İdlib’de dini kışkırtmalarla kadınların yaşam alanları daraltılıyor

İdlib şehrindeki HTŞ’ye bağlı gruplar camiler ve sokaklarda dini kışkırtmalarla kadın düşmanlığını yayıyor. Psikolog Samar Al-Thalja, “Erk zihniyetin son bulması için mümkün olan her biçimde mücedele edilmelidir” dedi.

ASİNAT AL-MUHAMMED

İdlib – Türk devleti ve ona bağlı Heyet Tahrir Al- Şam (HTŞ) çetelerinin işgali altındaki İdlib'de kadın ve kız çocuklarına yönelik şiddetin her türlüsü yaşatılıyor. HTŞ liderliğinde İdlib şehrini kontrol eden İslami gruplar, yaşamın her alanında kadın haklarını ve özgürlüğünü kısıtlarken, camiler ve yollarda da dini kışkırtma yoluyla kadınlara yönelik nefret söylemini yaymaya çalışıyor. Kentte son dönemlerde kadınlara dönük olumsuz uygulamalarda artış yaşanırken, bu durum kadınlara yönelik suç oranlarının fazlalaşmasına da neden oldu. 

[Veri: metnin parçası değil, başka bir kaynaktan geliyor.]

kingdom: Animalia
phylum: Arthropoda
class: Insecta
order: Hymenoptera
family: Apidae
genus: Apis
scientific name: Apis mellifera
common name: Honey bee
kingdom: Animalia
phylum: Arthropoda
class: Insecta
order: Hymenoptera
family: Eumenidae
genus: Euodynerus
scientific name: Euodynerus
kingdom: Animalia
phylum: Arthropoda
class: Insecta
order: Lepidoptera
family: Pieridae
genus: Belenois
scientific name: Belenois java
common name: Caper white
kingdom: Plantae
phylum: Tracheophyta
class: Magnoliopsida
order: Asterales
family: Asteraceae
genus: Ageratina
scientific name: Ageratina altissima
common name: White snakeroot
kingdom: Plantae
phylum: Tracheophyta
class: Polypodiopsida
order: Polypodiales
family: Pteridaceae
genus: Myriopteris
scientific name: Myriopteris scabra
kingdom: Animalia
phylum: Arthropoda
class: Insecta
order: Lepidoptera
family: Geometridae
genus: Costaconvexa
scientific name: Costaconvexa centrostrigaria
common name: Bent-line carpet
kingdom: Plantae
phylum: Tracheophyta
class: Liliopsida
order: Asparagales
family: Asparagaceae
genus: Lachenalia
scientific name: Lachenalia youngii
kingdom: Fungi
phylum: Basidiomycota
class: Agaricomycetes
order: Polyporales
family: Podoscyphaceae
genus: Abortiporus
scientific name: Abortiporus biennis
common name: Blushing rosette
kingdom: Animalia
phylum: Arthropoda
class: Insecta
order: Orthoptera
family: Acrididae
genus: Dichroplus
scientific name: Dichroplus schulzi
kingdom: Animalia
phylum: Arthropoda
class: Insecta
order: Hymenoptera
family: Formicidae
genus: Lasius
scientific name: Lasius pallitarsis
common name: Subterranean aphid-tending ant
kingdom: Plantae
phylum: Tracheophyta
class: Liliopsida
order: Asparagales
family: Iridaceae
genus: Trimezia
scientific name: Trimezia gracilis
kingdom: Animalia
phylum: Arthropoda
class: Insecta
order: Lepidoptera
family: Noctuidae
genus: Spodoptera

‘Erkeklere kadın düşmanı söylemler empoze ediliyor’

İdlib kentindeki bir yardım kuruluşunda çalışan 32 yaşındaki Randa Al-Awad, “Eşim bir camide dinlediği vaazde çalışan kadınlarlar için ‘ahlaksızlık, haram’ tanımı yapılmış ve çalışan kadınlara karşı çıkma çağrısı yapılmış. İşe başladığım yıllarda eşim bu zihniyette değildi, aksine beni her zaman teşvik eder ve çalışma yaşamında yer almam için cesaret verirdi. Ancak HTŞ’nin özellikle erkeklere empoze ettiği kadın düşmanı düşüncelerden kaynaklı eşimde de değişiklikler yaşandı. Ya işi bıracaktım yada boşanacaktım. İki seçenek arasında kaldım. Sonuç olarak işimi bırakmak zorunda bıraktım” dedi.

‘Kadınları zor seçimlerle karşı karşıya bırakan politika uygulanıyor’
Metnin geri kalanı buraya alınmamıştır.